Managing projects

When working with getML, all data is bundled into projects. getML’s projects are managed through the getml.project module.

The relationship between projects and engine processes

Each project is tied to a specific instance of the getML engine running as a global process (independent from your python sesssion). In this way it is possible to share one getML instance with multiple users to work on different projects. When switching projects (though getml.project.switch()), the python API spawns a new process and establishes a connection to this process, while the currently loaded project remains in memory and its process is delegated to the background (until you explicitly suspend() the project). You can also work on multiple projects simultaneously from different python sessions. This comes in particularly handy, if you use Jupyter Lab to open multiple notebooks and manage multiple python kernels simultaneously.

To load an existing project or create a new one, you can do so from the ‘icon_projects Projects’ view in the monitor or use the API (getml.engine.set_project()).

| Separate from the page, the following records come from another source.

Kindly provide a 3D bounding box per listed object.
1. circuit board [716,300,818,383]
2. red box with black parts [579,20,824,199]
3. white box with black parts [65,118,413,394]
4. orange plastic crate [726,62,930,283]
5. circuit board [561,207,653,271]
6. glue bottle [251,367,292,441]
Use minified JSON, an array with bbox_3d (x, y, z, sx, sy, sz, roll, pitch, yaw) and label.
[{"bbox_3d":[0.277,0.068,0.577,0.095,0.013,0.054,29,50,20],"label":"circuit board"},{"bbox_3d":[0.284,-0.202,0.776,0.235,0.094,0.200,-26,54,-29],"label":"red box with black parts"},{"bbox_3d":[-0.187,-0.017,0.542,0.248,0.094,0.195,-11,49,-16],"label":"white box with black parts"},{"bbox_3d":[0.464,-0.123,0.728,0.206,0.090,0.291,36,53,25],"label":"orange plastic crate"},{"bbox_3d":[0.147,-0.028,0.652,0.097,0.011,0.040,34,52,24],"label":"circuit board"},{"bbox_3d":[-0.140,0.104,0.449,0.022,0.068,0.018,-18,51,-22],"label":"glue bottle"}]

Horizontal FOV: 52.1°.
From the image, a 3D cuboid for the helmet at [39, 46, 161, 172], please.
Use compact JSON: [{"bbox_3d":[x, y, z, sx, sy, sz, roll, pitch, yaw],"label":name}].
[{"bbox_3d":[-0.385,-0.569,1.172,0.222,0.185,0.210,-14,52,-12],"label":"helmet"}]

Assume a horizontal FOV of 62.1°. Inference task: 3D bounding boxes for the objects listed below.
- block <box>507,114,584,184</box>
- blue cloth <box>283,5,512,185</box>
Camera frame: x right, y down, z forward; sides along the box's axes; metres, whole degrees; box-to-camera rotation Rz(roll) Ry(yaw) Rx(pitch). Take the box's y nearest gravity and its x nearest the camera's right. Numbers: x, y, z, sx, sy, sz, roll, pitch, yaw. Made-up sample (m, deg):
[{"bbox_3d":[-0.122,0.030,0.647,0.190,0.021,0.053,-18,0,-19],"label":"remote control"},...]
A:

If you want to shutdown the engine process associated with the current project, you can call getml.project.suspend(). When you suspend the project, the memory of the engine is flushed and all unsaved changes to the data frames are lost (see Lifecycles and synchronization between engine and API for details). All pipelines of the new project are automatically loaded into memory. You can retrieve all of your project’s pipelines through getml.project.pipelines.

Projects can be deleted by clicking the trash can icon in the ‘icon_projects Projects’ tab of the getML monitor or by calling getml.engine.delete_project() (to delete a project by name) or getml.project.delete() (to suspend and delete the project currently loaded).

Managing data using projects

Every project has its own folder in ~/.getML/getml-VERSION/projects (for Linux and macOS) in which all of its data and pipelines are stored. On Windows, the projects folder is in the same location as getML.exe. These folders can be easily shared between different instances of getML; even between different operating systems. However, individual pipelines or data frames cannot be simply copied to another project folder – they are tied to the project. Projects can be bundled and exported/imported.

Using the project module to manage your project

The getml.project module is the entry point to your projects. From here, you can: query project-specific data (pipelines, data_frames, hyperopts), manage the state of the current project (delete(), restart(), switch(), suspend()), and import projects from or export projects as a .getml bundle to disk (load(), save()).